Barry Bonds joins rest of baseball in rooting for CC Sabathia

JUPITER, Fla. -- The all-time home run king, Barry Bonds, watched the New York Yankees-Miami Marlins game with his fellow Miami coaches while sitting on a padded folding chair outside the dugout Tuesday at Roger Dean Stadium. During an innings break, Bonds stood up and walked toward home plate to deliver a message to CC Sabathia, who had completed his first appearance since entering alcohol rehab in October.

Sabathia grew up near San Francisco as a big fan of Bonds. Sabathia would periodically talk with Bonds, and Bonds, according to Sabathia, took an interest in him. The two hadn't spoken in a while, but Bonds, like seemingly everyone in baseball, is rooting for Sabathia.

After Sabathia's two scoreless and hitless innings against the Marlins, Sabathia made the walk across the diamond from the Yankees dugout on the first base line to the locker room beyond the left-field wall. On the way there, near home plate, he was intercepted by Bonds, who offered a hug and a handshake.

Bonds told Sabathia, "Keep going. I'm checking up on you, and stay healthy."

Sabathia, 35, looked pretty healthy his first time out. He is a finesse pitcher now, even if his $25 million salary is doled out for power. His mechanics were solid and consistent, which makes it seem likely that he could win the fifth spot, if an injury doesn't make Joe Girardi's decision for him.

A scout clocked Sabathia's fastball as high as 89 and said it ranged from 85 to 89 over his 25 pitches. Sabathia was able to strike out two batters -- Christian Yelich and Martin Prado -- while walking one.

"He was sharp," Yelich said. "He had his cutter going and his slider. I only saw three pitches."

It is impossible to accurately analyze such a short outing so early in the spring. The velocity might be in an expected range, considering he might add a mile or three by the end of the spring or with the adrenaline of the regular season.

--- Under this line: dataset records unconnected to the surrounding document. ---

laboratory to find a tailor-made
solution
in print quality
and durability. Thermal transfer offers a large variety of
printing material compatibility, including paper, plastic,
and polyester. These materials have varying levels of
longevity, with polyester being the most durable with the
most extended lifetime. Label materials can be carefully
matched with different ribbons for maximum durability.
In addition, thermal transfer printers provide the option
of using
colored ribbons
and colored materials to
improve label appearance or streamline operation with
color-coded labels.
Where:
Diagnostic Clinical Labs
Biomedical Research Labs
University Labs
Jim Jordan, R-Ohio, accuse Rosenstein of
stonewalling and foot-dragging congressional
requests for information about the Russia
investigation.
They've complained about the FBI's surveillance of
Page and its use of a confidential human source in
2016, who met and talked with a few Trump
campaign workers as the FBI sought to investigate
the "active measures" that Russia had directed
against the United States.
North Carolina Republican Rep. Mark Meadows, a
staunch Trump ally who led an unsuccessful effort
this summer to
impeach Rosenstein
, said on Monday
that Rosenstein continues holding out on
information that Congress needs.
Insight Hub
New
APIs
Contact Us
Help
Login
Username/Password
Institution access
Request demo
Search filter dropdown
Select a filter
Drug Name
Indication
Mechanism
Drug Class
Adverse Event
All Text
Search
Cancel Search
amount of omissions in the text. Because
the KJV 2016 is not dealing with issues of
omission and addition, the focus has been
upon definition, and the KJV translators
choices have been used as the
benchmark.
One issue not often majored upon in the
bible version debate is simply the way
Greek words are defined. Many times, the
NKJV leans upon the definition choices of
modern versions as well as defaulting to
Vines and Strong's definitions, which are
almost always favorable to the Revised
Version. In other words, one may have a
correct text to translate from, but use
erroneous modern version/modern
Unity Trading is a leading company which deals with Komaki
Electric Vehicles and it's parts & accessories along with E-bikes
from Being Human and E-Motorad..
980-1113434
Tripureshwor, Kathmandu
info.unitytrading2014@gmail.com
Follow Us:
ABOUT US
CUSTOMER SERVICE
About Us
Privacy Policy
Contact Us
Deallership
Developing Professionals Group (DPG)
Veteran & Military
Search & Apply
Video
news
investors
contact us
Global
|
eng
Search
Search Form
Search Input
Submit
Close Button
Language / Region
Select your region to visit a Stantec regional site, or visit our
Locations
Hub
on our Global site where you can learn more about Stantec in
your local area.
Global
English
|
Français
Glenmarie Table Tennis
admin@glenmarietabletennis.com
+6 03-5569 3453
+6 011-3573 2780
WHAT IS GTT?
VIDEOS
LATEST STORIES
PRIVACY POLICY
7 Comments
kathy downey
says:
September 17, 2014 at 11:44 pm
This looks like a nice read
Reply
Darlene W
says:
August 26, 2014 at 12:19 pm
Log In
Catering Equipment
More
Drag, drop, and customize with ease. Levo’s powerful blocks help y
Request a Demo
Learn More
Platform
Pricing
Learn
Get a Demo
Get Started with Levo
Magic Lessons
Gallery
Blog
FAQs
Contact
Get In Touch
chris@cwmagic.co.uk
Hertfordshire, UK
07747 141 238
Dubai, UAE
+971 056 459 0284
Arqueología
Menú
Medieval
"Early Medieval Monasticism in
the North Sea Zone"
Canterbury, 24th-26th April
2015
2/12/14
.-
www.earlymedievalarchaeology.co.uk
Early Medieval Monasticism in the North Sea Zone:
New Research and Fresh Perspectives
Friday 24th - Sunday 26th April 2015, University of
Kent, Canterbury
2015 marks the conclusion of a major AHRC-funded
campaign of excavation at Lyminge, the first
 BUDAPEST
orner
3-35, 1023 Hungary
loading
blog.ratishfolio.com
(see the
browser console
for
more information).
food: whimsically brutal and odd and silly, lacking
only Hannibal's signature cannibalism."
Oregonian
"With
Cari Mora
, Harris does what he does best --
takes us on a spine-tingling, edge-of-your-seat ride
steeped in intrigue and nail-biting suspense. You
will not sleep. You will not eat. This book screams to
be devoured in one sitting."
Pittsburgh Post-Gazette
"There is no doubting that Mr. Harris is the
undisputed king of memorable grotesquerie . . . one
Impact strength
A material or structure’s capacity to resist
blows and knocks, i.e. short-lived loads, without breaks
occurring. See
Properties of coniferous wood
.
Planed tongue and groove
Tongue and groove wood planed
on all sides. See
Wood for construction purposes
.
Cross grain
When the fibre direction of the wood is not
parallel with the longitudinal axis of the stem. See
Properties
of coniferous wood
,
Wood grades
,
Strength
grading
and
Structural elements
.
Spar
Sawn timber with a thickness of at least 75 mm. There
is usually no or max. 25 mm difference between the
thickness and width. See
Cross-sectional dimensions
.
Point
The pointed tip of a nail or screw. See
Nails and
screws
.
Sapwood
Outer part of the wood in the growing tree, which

Although Girardi likes to play down velocity when it suits his argument, every mile Sabathia adds will make his cutter and change that much more deceptive -- and that will be the main ingredient for his future success.

"Yeah, he’s not a power guy anymore," Girardi said. "He understands that."

The alcohol issue is a demon Sabathia will fight for the rest of his life. He knows that too, but in this early stage, he does sound and look healthier.

On the mound, with a knee brace that made a huge difference in his results at the end of last season, Sabathia is making the Yankees feel more confident that he will hold up physically.

Regardless of expectations, the Yankees are designed to win a championship. Although Sabathia's track record will give him an advantage over Ivan Nova for the fifth spot, he will have to pitch well to keep it. This is not a regular spring training for him. He will be evaluated on his results.

"You’ll look at his stuff," Girardi said. "You’ll look at the swings, you’ll look at his command. Is he in good counts? That sort of thing. Hitters really tell you what a guy’s stuff is. They really do by the contact that they make, so that’s what you look at."

In 25 pitches, 16 of which were strikes, Sabathia passed Tuesday -- which seems to be the preference of everyone in locker rooms across Florida and Arizona. From Bonds to the clubhouse attendants he treats with respect, Sabathia is well-liked. Tuesday was a small step that had even opponents rooting for him.